Nevada Democrats Rush to Spend Taxpayer Money on Rescuing Government First
(Carson City, NV) — As Las Vegas remains one of the nation’s highest unemployed communities and thousands of Nevadans struggle to find work and pay their bills, Nevada Democrats in the Legislature continued their quest to prioritize government above everyone else on Thursday by making state government the first recipients of funding from the American Rescue Plan.
In a special joint meeting of the Senate Finance and Assembly Ways and Means Committees on Thursday, Democrats authorized Nevada’s first dollars from the American Rescue Plan to restore vacant state positions in Governor Sisolak’s budget. However, those funds have not yet been requested by Governor Sisolak, much less received by the state. Federal agencies have yet to establish conditions on how the funds may be spent.
The decision comes on the heels of Governor Sisolak’s emergency regulation last week directing money out of school classrooms to fund unemployment benefits for seasonal employees whose contracts expire over the summer.
“When so many Nevadans need help; the first thing they do with new funds is direct money back into government rather than their struggling constituents,” said Senate Minority Leader James Settelmeyer, R-Gardnerville.
“During budget hearings throughout the session, we’ve seen a need for additional resources and personnel in some agencies,” said Senate Minority Co-Whip Scott Hammond, R-Las Vegas. “However, making state government the top priority of federal funds that we haven’t even received yet doesn’t bode well for how the legislature will allocate these dollars in the future.”
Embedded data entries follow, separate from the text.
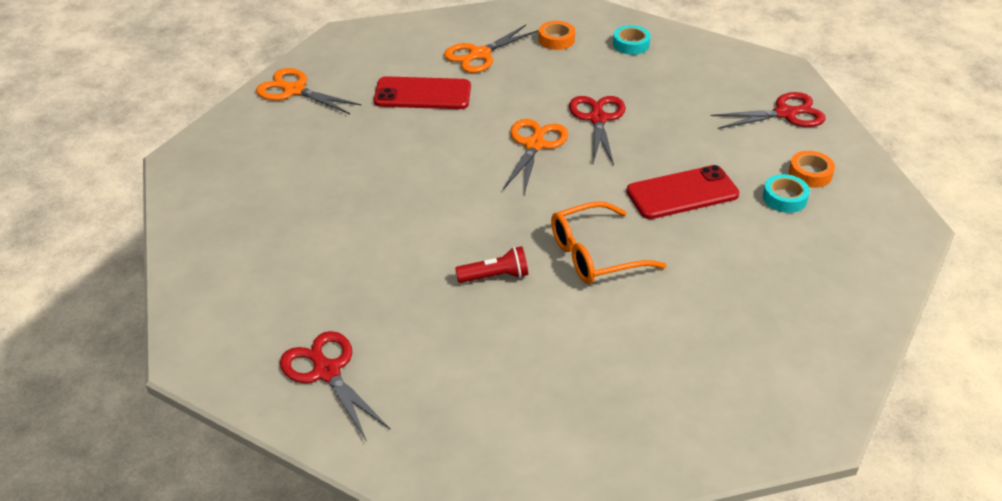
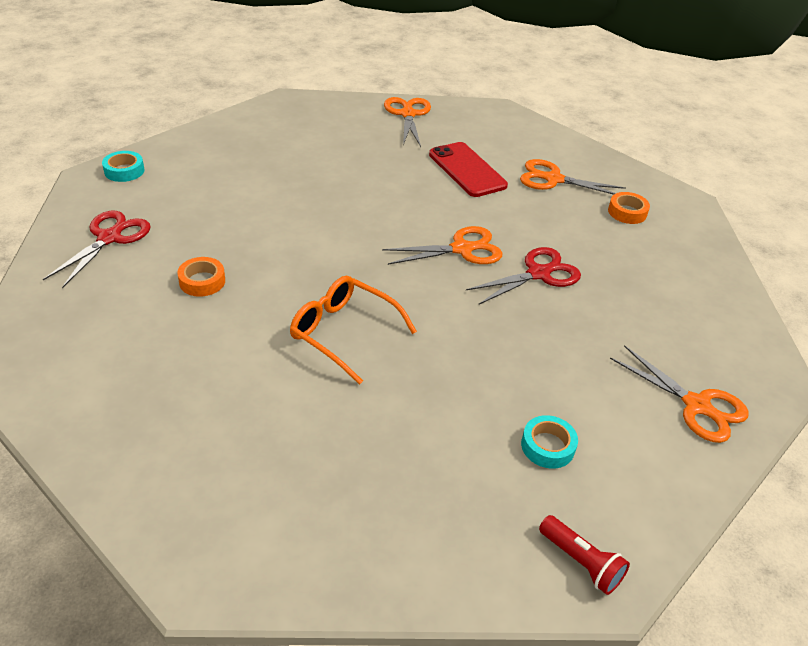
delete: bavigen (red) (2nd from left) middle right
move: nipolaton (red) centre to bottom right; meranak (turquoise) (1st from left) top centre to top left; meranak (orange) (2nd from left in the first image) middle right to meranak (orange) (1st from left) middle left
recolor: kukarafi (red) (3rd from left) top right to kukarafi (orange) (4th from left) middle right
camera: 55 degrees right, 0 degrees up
Senate Republicans believe the legislature should strategically allocate the money received by Nevada under the ARP to support economic recovery, infrastructure, and the state’s long-term financial stability without driving up ongoing operating costs of state government.
Unfortunately, Nevada Democrats will follow the same “Government First” pay-to-play scheme they used during the 2020 Special Sessions when they chose to cut money for schools and healthcare for the poor rather than instituting furlough days for state employees.